Tech giant Google has committed €150mn ($178mn) to growing its data centre in Ireland, a move it says will help it to power operations across the whole of Europe, Middle East and Asia.
The site, located in Dublin, will become one of the most sustainable data centre operations in the world once the upgrade is complete, with Ireland an increasingly popular destination for the sector due to its naturally cool climate.
The first phase of Google’s expansion project will be in place by the end of the year, with the project as a whole thought to require the creation of around 400 jobs.
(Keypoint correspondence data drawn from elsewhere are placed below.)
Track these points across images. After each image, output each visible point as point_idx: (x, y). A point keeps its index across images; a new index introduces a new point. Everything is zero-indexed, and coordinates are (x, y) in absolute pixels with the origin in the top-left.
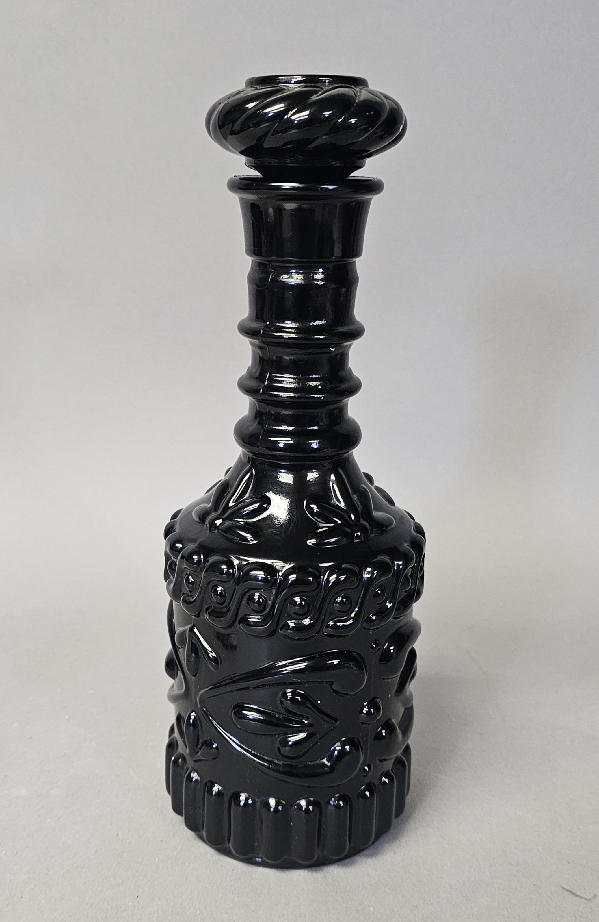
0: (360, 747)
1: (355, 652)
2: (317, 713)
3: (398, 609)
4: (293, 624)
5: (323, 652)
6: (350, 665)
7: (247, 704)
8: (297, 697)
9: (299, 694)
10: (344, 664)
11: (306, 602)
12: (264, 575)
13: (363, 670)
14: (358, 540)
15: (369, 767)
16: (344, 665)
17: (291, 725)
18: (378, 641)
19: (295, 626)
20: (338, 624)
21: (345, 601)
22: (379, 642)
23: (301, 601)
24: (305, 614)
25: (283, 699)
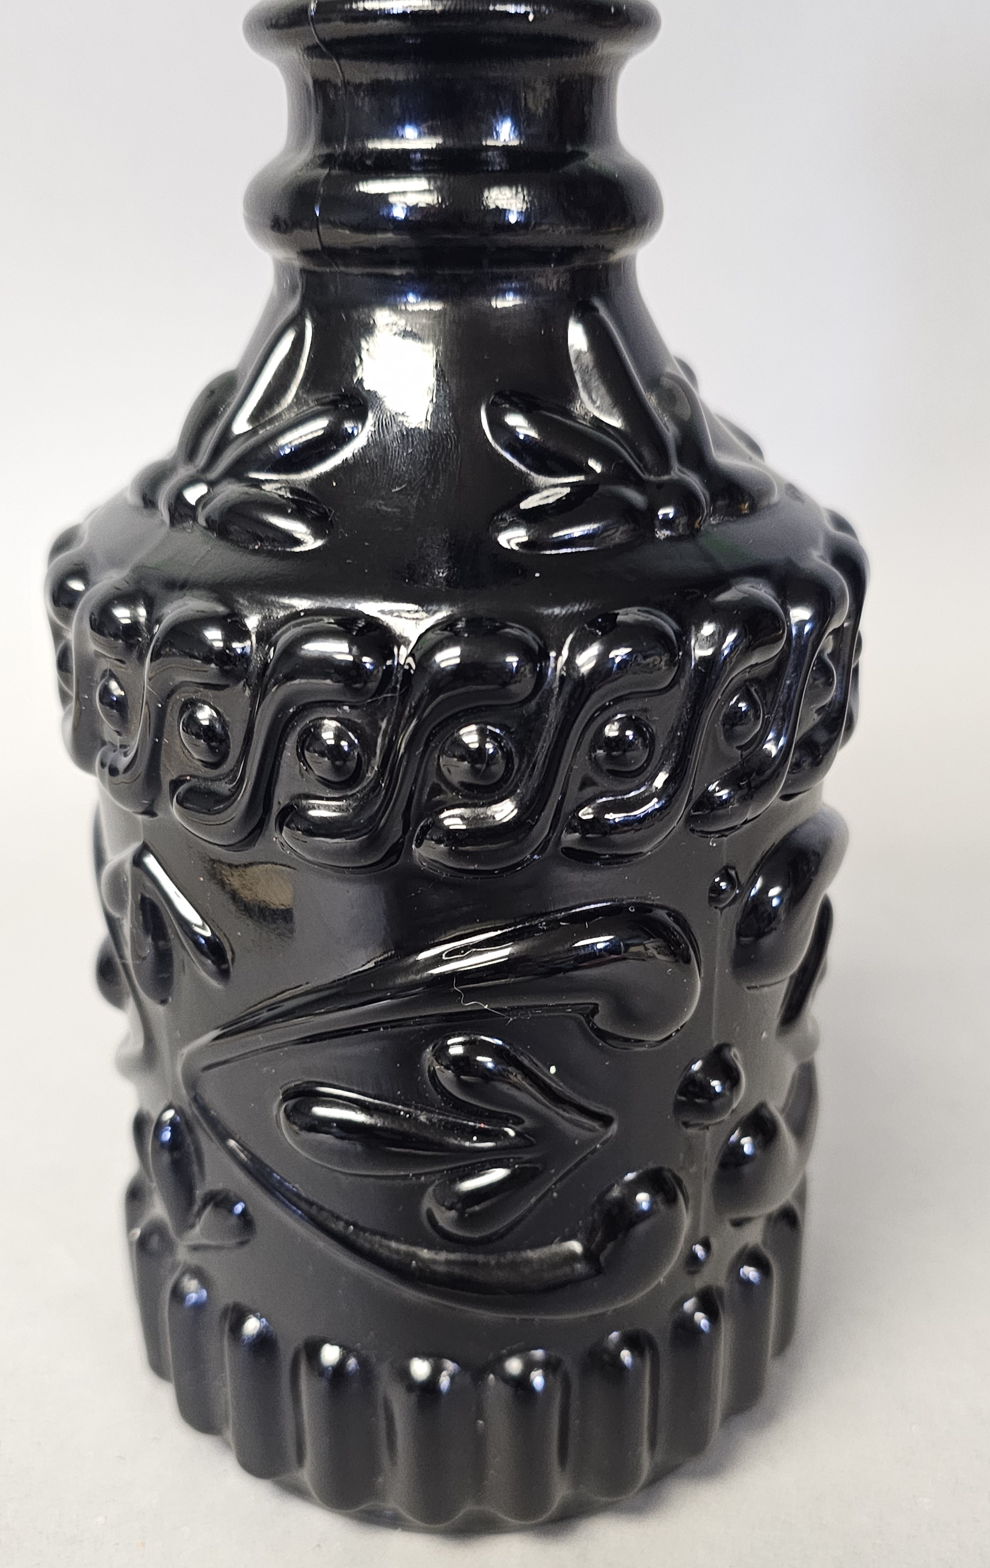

Once finished, the data centre will be managed by 30-40 staff, who join the 7,000 people Google already employs in the country.
The Dublin data centre alone contributes an average of $65mn to the Irish economy every year, with the company having spent more than $415mn on the site since 2011, according to study by Copenhagen Economics.
As a whole, the data centre industry has contributed 4,900 jobs to the country, or roughly 700 new roles a year.
Google has been in Ireland since 2003 and has invested more than $1.2bn in the country to date. In total, the company has invested more than $10bn in data centres around the world.
Its data centre in Dublin is one of four spread across Europe, the others being located in St. Ghislain-Mons in Belgium, Hamina-Kotka in Finland, and Eemshaven-Groningen in The Netherlands.
Google’s sustainable credentials were also showcased in the Copenhagen Economics report. In 2017, across the globe, for every kilowatt hour of electricity Google consumed, Google purchased a kilowatt hour of renewable energy from a wind or solar farm that was built specifically for Google.